### [ASSIGNED TASK]
Could you output each line below exactly as it appears, excluding any pictures?

___ RECORD EXCERPTS ___

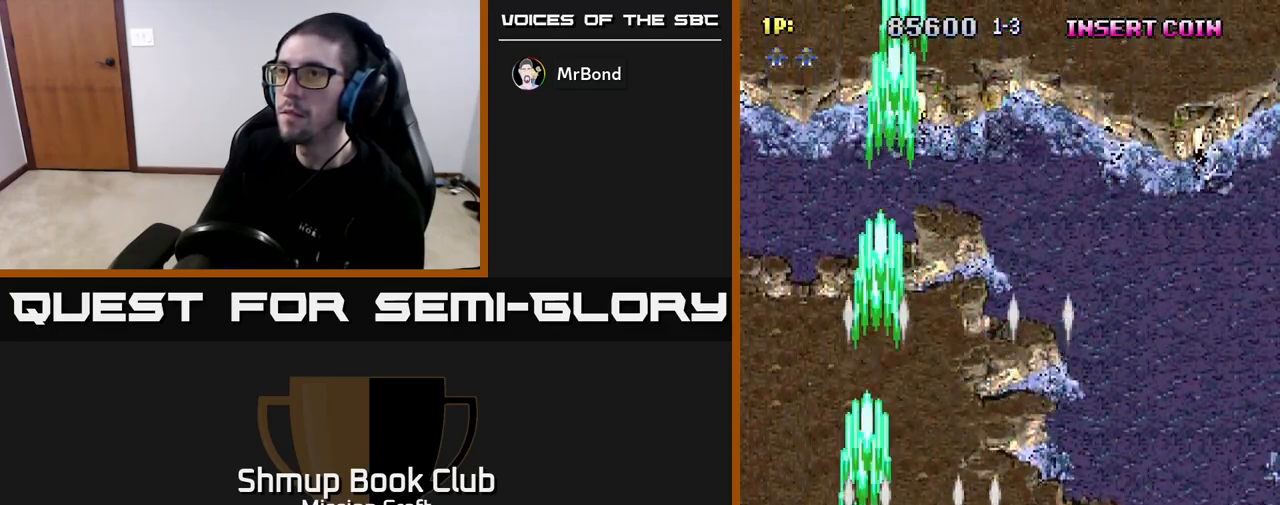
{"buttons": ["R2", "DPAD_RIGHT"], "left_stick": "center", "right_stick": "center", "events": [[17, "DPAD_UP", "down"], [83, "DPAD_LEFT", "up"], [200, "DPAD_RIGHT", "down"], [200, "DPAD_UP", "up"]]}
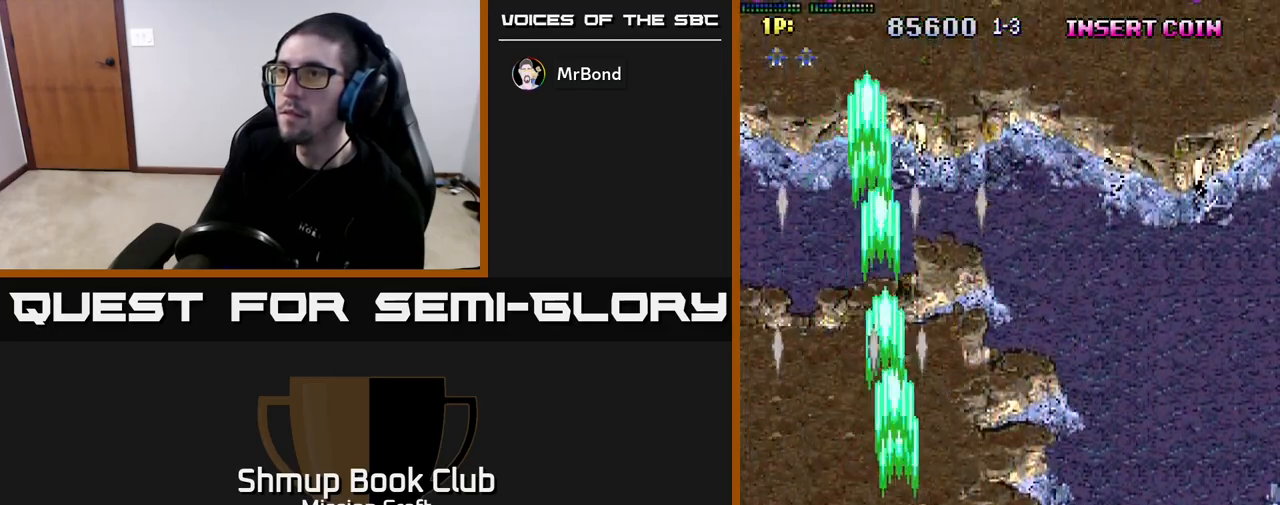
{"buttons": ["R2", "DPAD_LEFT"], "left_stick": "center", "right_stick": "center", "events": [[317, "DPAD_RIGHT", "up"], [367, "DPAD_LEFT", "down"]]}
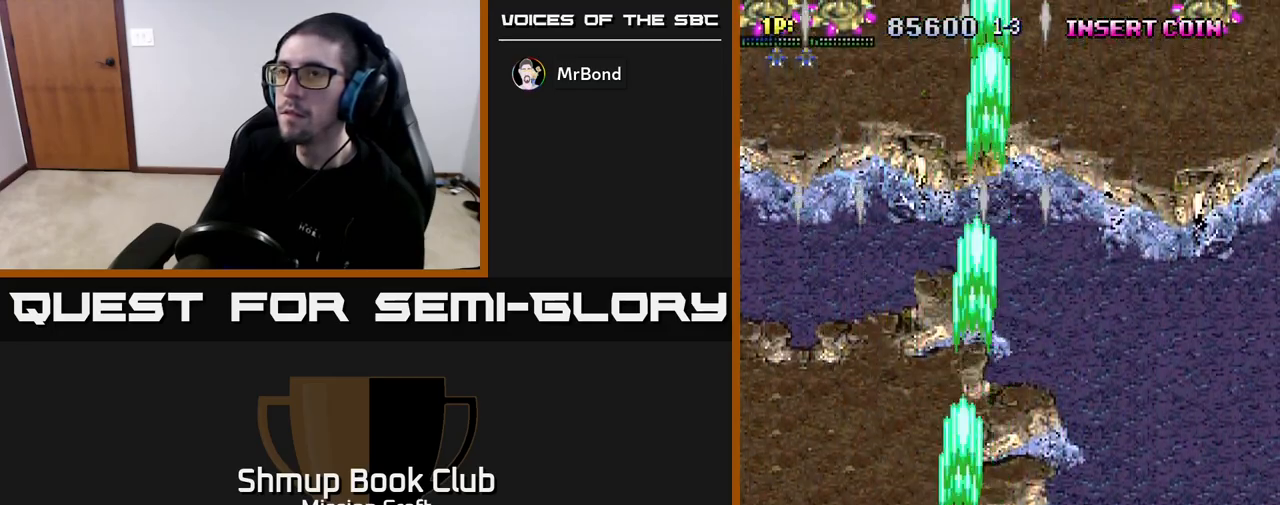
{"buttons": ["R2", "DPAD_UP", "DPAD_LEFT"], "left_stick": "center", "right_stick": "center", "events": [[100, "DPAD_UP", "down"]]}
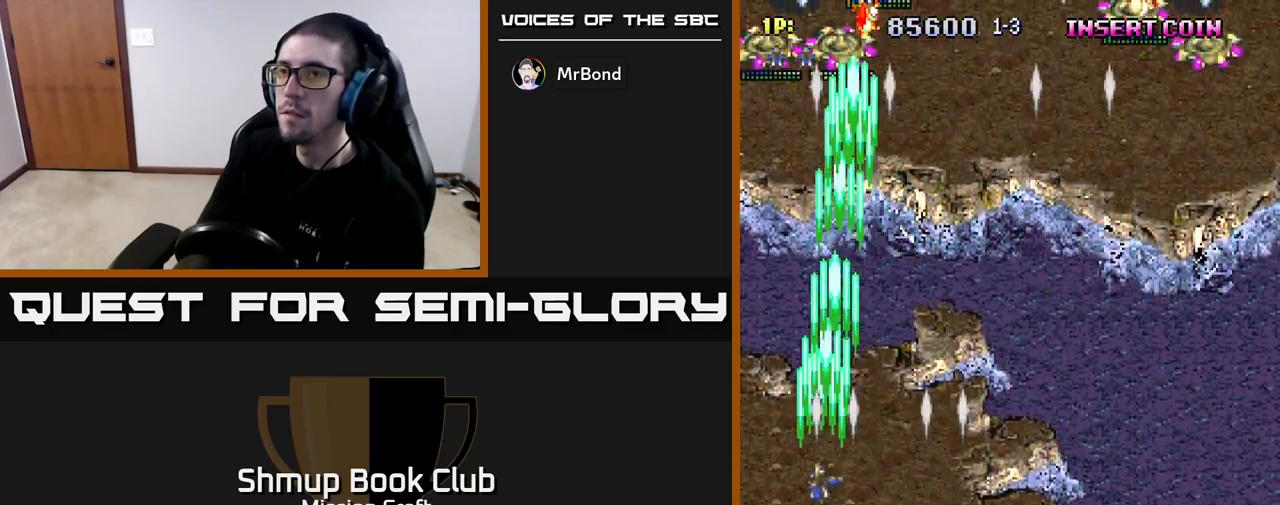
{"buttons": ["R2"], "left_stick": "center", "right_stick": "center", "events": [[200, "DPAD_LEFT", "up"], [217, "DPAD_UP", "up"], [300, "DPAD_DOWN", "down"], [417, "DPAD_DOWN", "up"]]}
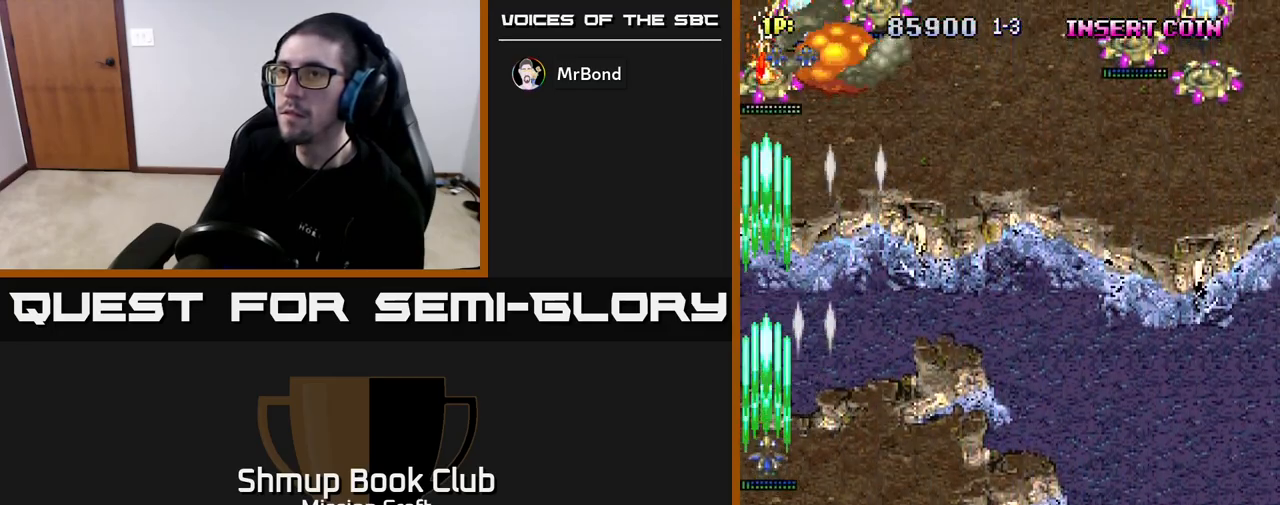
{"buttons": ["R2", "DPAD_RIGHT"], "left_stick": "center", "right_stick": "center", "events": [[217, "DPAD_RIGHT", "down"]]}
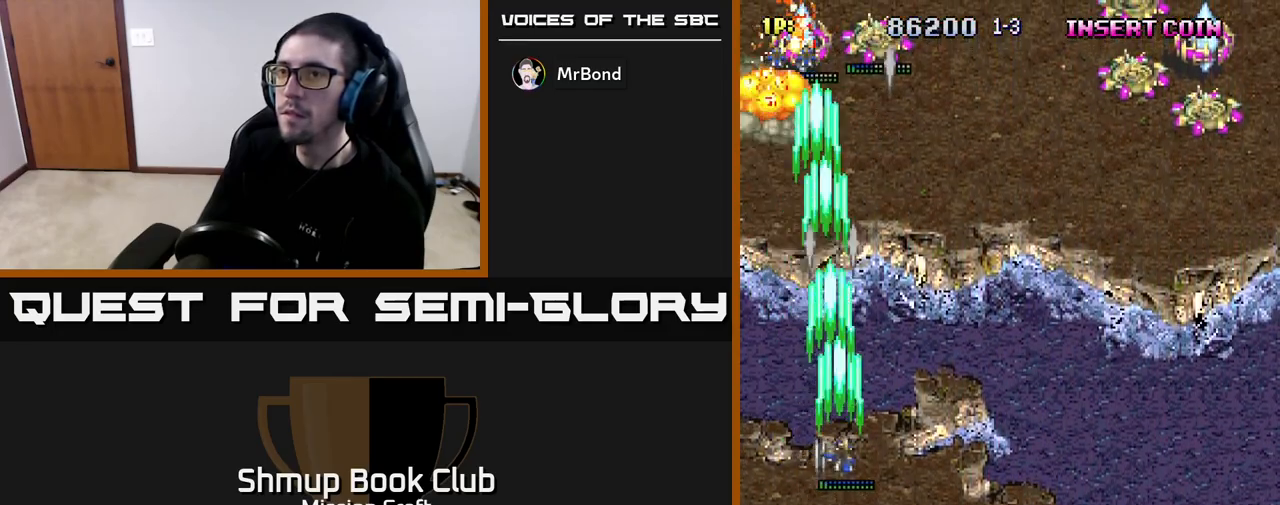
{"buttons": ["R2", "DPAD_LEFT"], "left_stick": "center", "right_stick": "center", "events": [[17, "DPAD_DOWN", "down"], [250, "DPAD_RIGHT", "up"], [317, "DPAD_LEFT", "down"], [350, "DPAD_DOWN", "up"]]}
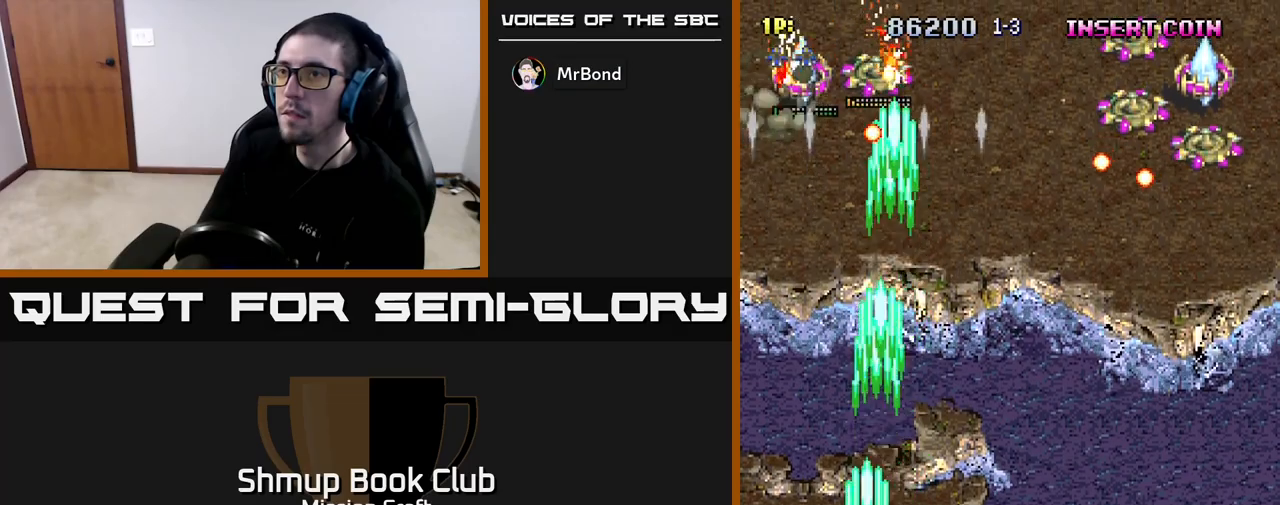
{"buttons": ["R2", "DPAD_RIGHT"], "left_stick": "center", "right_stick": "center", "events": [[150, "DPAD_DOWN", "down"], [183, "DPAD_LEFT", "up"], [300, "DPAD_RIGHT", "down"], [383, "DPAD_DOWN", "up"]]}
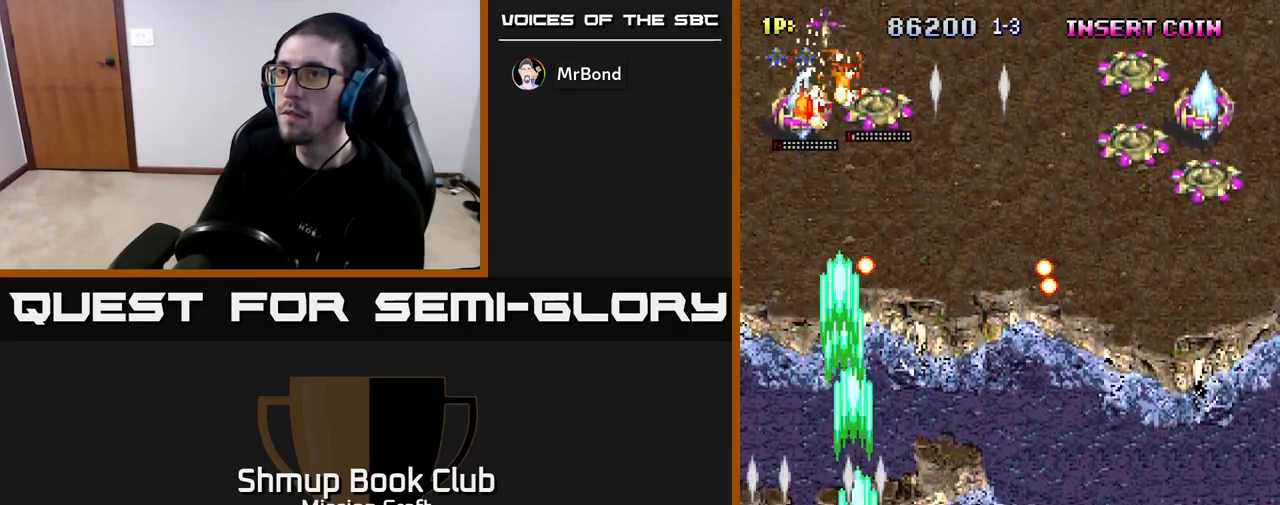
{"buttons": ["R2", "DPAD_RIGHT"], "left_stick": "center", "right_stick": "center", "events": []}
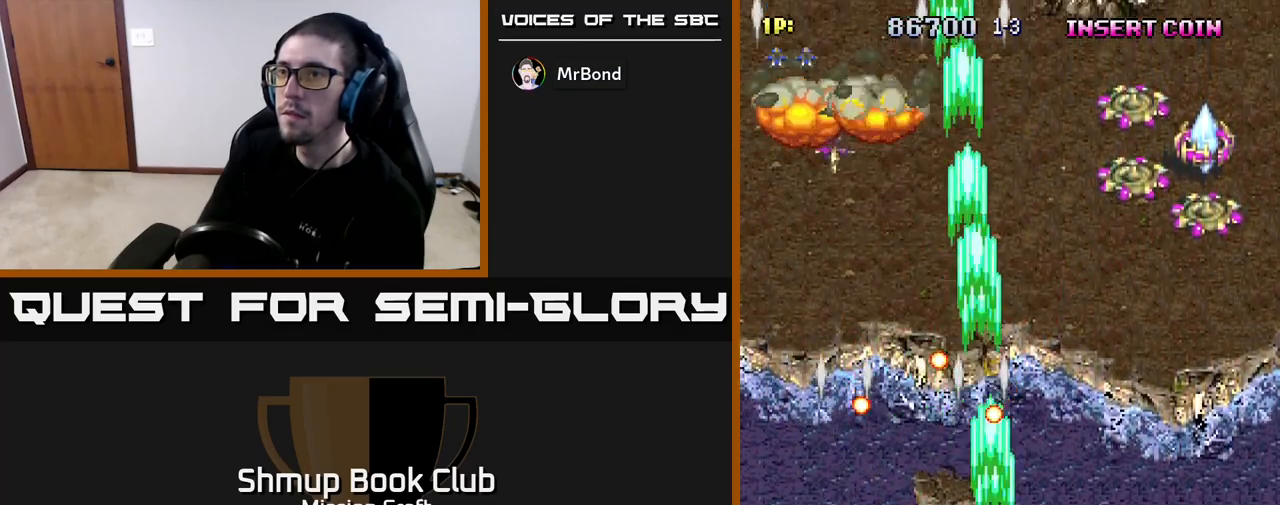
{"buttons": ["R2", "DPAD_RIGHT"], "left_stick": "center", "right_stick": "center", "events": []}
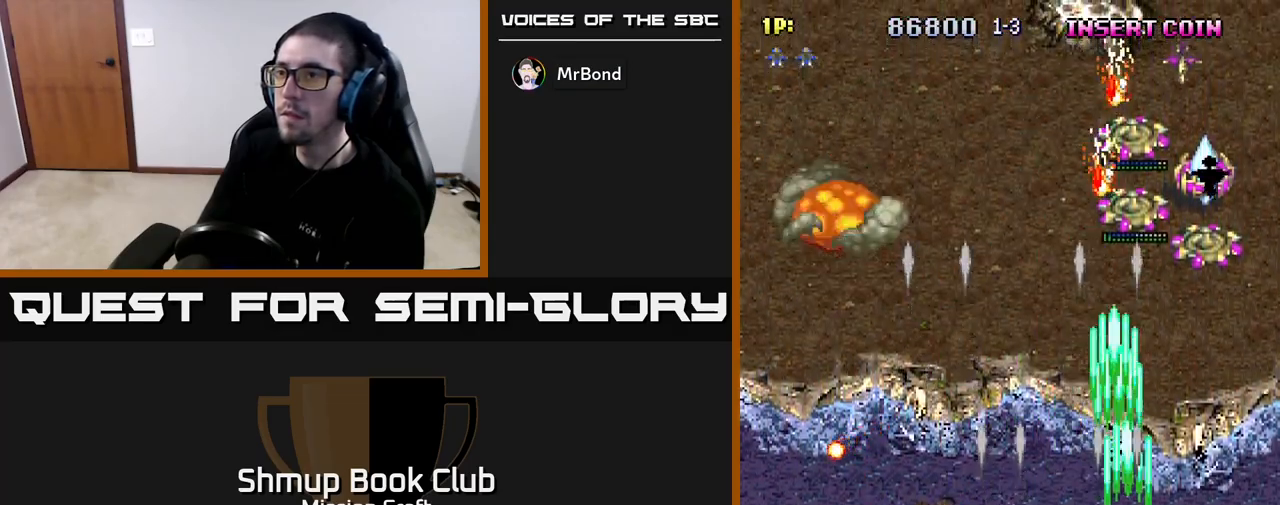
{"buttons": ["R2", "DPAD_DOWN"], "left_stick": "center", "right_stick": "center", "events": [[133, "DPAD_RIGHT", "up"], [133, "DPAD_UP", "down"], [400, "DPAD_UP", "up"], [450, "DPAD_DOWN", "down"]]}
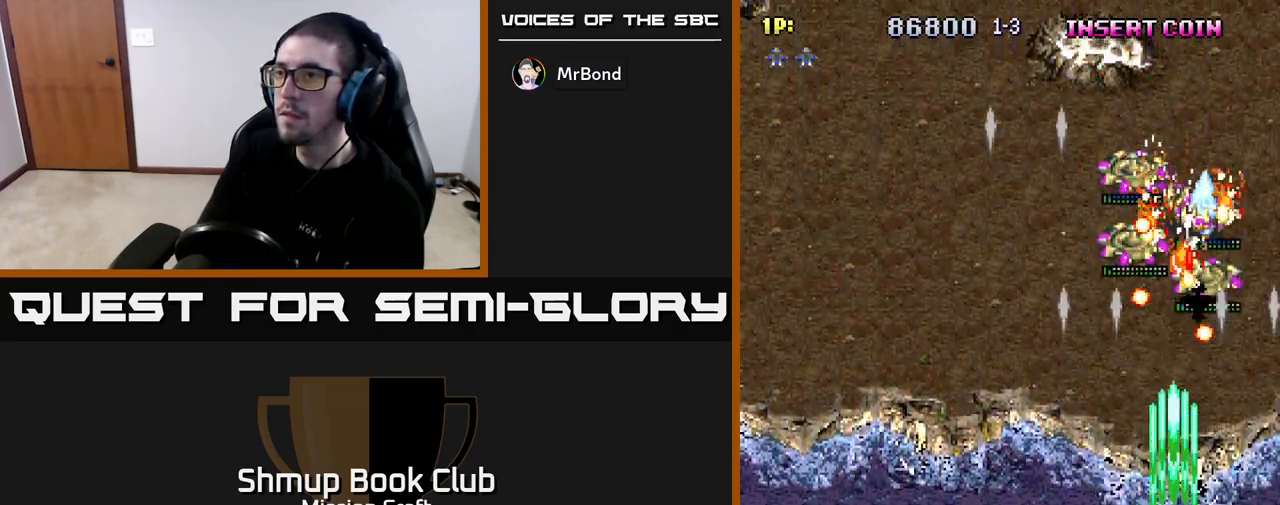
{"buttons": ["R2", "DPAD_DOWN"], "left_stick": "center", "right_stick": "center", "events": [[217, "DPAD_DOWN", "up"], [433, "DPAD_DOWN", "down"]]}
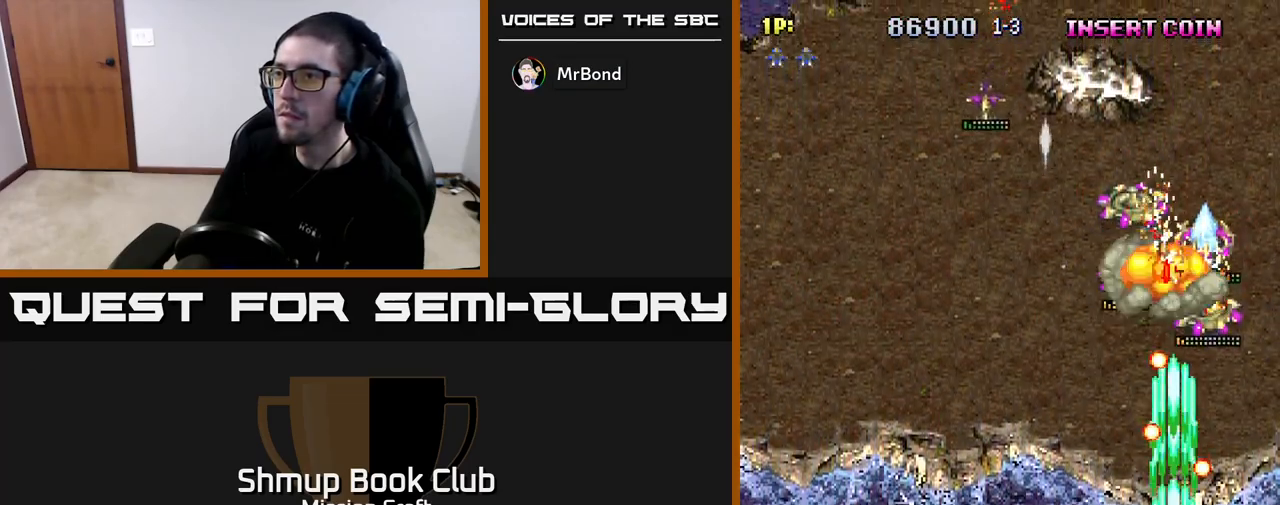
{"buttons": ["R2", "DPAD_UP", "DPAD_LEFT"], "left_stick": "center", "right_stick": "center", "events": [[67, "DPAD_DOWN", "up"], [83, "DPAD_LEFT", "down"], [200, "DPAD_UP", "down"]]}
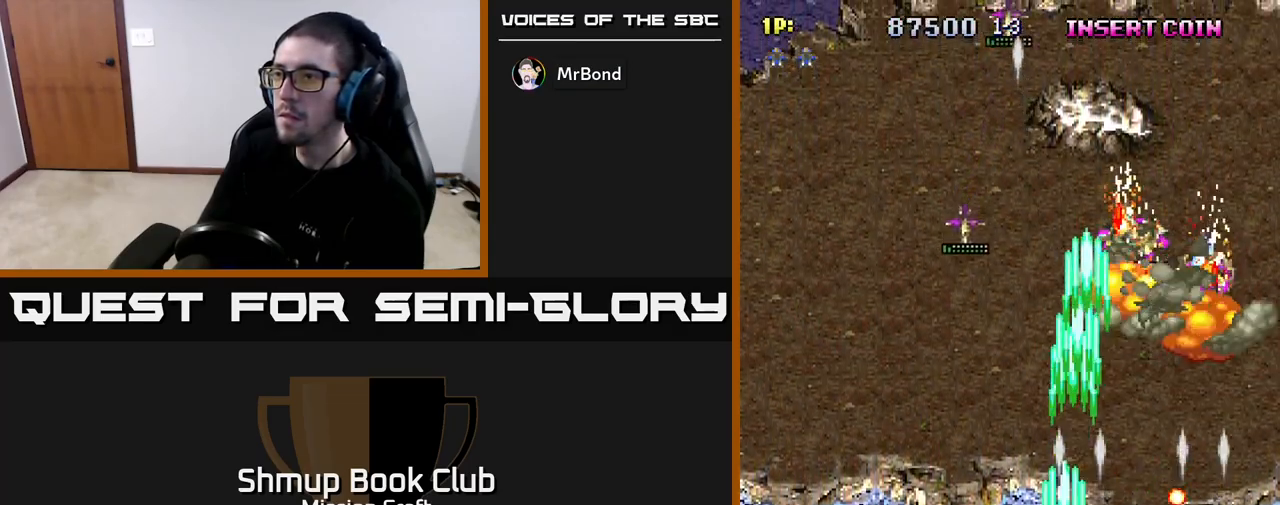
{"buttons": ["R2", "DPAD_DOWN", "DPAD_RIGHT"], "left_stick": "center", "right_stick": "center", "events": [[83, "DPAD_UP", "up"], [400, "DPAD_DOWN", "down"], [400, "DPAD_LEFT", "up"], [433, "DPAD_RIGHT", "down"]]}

___

### [SOLUTION TO THIS PROBLEM]
{"buttons": ["R2", "DPAD_RIGHT"], "left_stick": "center", "right_stick": "center", "events": [[17, "DPAD_UP", "down"], [83, "DPAD_LEFT", "up"], [200, "DPAD_RIGHT", "down"], [200, "DPAD_UP", "up"]]}
{"buttons": ["R2", "DPAD_LEFT"], "left_stick": "center", "right_stick": "center", "events": [[317, "DPAD_RIGHT", "up"], [367, "DPAD_LEFT", "down"]]}
{"buttons": ["R2", "DPAD_UP", "DPAD_LEFT"], "left_stick": "center", "right_stick": "center", "events": [[100, "DPAD_UP", "down"]]}
{"buttons": ["R2"], "left_stick": "center", "right_stick": "center", "events": [[200, "DPAD_LEFT", "up"], [217, "DPAD_UP", "up"], [300, "DPAD_DOWN", "down"], [417, "DPAD_DOWN", "up"]]}
{"buttons": ["R2", "DPAD_RIGHT"], "left_stick": "center", "right_stick": "center", "events": [[217, "DPAD_RIGHT", "down"]]}
{"buttons": ["R2", "DPAD_LEFT"], "left_stick": "center", "right_stick": "center", "events": [[17, "DPAD_DOWN", "down"], [250, "DPAD_RIGHT", "up"], [317, "DPAD_LEFT", "down"], [350, "DPAD_DOWN", "up"]]}
{"buttons": ["R2", "DPAD_RIGHT"], "left_stick": "center", "right_stick": "center", "events": [[150, "DPAD_DOWN", "down"], [183, "DPAD_LEFT", "up"], [300, "DPAD_RIGHT", "down"], [383, "DPAD_DOWN", "up"]]}
{"buttons": ["R2", "DPAD_RIGHT"], "left_stick": "center", "right_stick": "center", "events": []}
{"buttons": ["R2", "DPAD_RIGHT"], "left_stick": "center", "right_stick": "center", "events": []}
{"buttons": ["R2", "DPAD_DOWN"], "left_stick": "center", "right_stick": "center", "events": [[133, "DPAD_RIGHT", "up"], [133, "DPAD_UP", "down"], [400, "DPAD_UP", "up"], [450, "DPAD_DOWN", "down"]]}
{"buttons": ["R2", "DPAD_DOWN"], "left_stick": "center", "right_stick": "center", "events": [[217, "DPAD_DOWN", "up"], [433, "DPAD_DOWN", "down"]]}
{"buttons": ["R2", "DPAD_UP", "DPAD_LEFT"], "left_stick": "center", "right_stick": "center", "events": [[67, "DPAD_DOWN", "up"], [83, "DPAD_LEFT", "down"], [200, "DPAD_UP", "down"]]}
{"buttons": ["R2", "DPAD_DOWN", "DPAD_RIGHT"], "left_stick": "center", "right_stick": "center", "events": [[83, "DPAD_UP", "up"], [400, "DPAD_DOWN", "down"], [400, "DPAD_LEFT", "up"], [433, "DPAD_RIGHT", "down"]]}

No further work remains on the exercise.